In an article that appeared on April 22 in JAMA Network Online, a team of researchers—Vineet M. Arora, M.D., David Rousseau, M.P.H., and Gary Schwitzer—write about the “widespread and well-documented” decline among the public in trust in all public institutions, and its impact on healthcare consumers’ behavior. In “Why Bolstering Trust in Journalism Could Help Strengthen Trust in Medicine,” the authors note that “[M]istrust and confusion created by the 21st-century information ecosystem have contributed to outbreaks of once-eradicated vaccine-preventable disease, to overhyped research findings that confuse the public, and to distrust in the financial motivations of physicians, hospitals, insurers, and drug and device manufactures alike. Given the ongoing erosion of trust in information in news media, what roles can clinicians and journalists have to ensure the public’s trust in the information they need to remain healthy and to seek appropriate care when they develop illness?” They see an opportunity for “clinicians, healthcare organizations, and journalists [to] begin to rebuild the foundation of trust on which both medicine and journalism rely.”
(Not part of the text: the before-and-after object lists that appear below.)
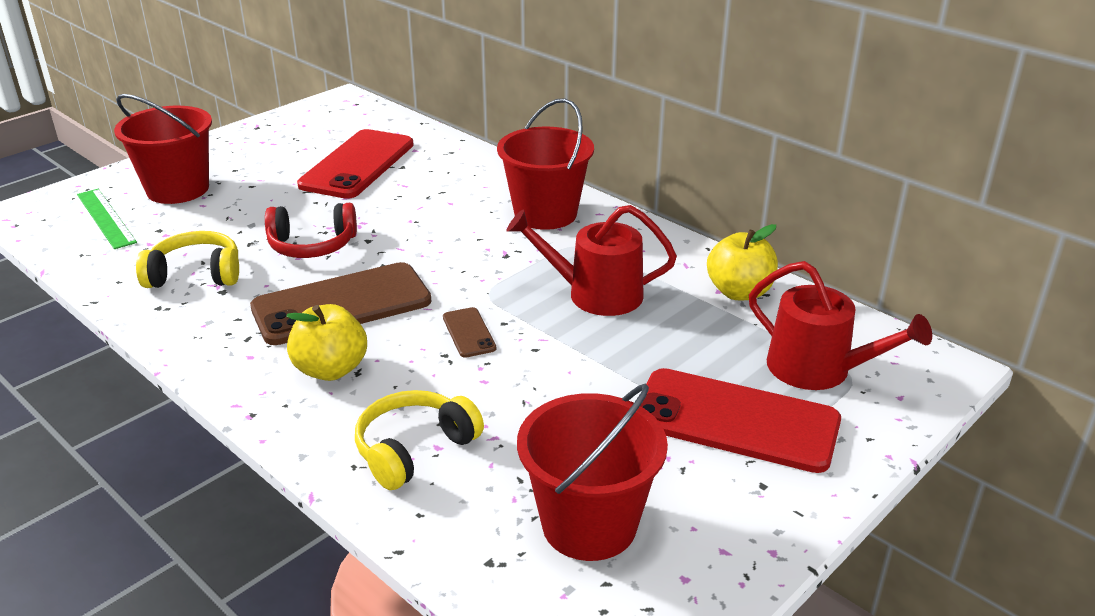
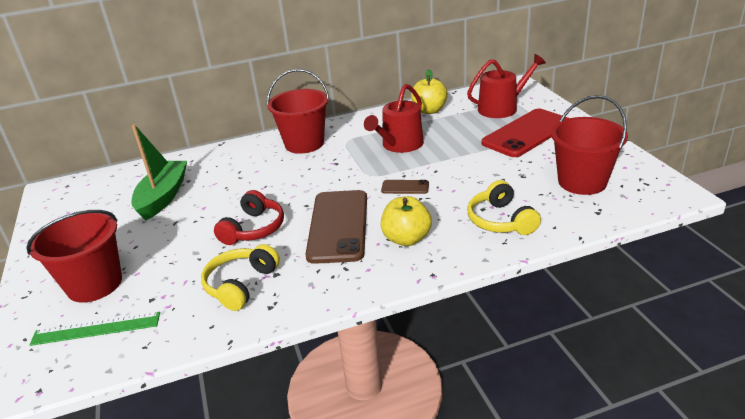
camera: 60 degrees left, 0 degrees up
red phone [297,129,414,199] -> green boat [131,124,187,221]

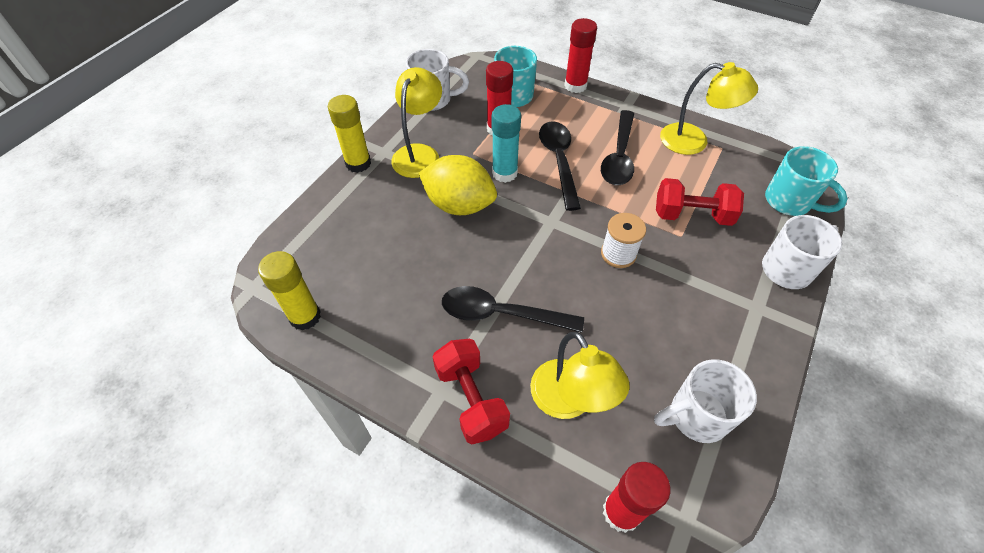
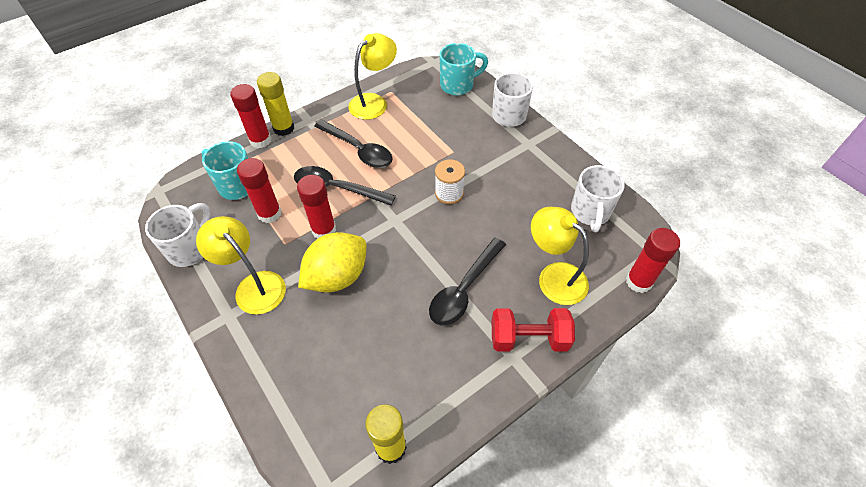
camera: 65 degrees left, 0 degrees up
yellow glue stick [328,95,371,173] -> yellow glue stick moved to [257,72,294,136]
turquoise glue stick [492,104,521,183] -> red glue stick [297,175,336,239]
yellow lamp [530,332,630,419] -> yellow lamp turned 135 degrees counterclockwise [531,207,589,305]
red dumbbell [656,178,744,226] -> none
As the authors note, “The relationship that medicine and journalism have with the people they serve relies fundamentally on trust. Yet, that trust can be jeopardized by the way in which news about medical research and health care interventions is often disseminated to the public. While science is incremental, journalists are faced with trying to breakthrough a cacophony of information using attention-getting headlines. As a result, media messages often convey scientific certainty when that certainty does not exist. In a review of more than 2600 news stories over 12 years that included claims about interventions, approximately two-thirds received unsatisfactory grades on quantifying benefits, harms, and costs.” Partly because of such problems, and partly because of the broad amounts of information available online, the authors believe that some new kind of broad consensus needs to be reached that involves thought leaders in both the news media and medicine.
“To rebuild trust in both medicine and health care news, the response of clinicians to health care news stories that are not accurate is as important as their response to those that are truthful,” the authors write. “It is easy for physicians to dismiss a news story with a patient in the privacy of their offices. It is more difficult to do so on a public-facing comment forum. However, journalism benefits from these corrections and feedback.” Indeed, they urge clinicians to “challenge celebrities who may be given a platform to spread misinformation in traditional news media or on social media. For example, an obstetrician has spoken out on her blog to explain why the jade eggs promoted for vaginal health not only lacked evidence, but could cause harm and an oncologist actively uses Twitter to address hyped cancer treatments based on insufficient medical evidence.”
Ultimately, the article’s authors write, “Given the many trust issues in today’s information ecosystem, medicine and media need to work together to make medical professionals better producers and consumers of information and to make news media better at curating and conveying the story of what is known, what is not known, and how confident to be in the health information reported by the media.”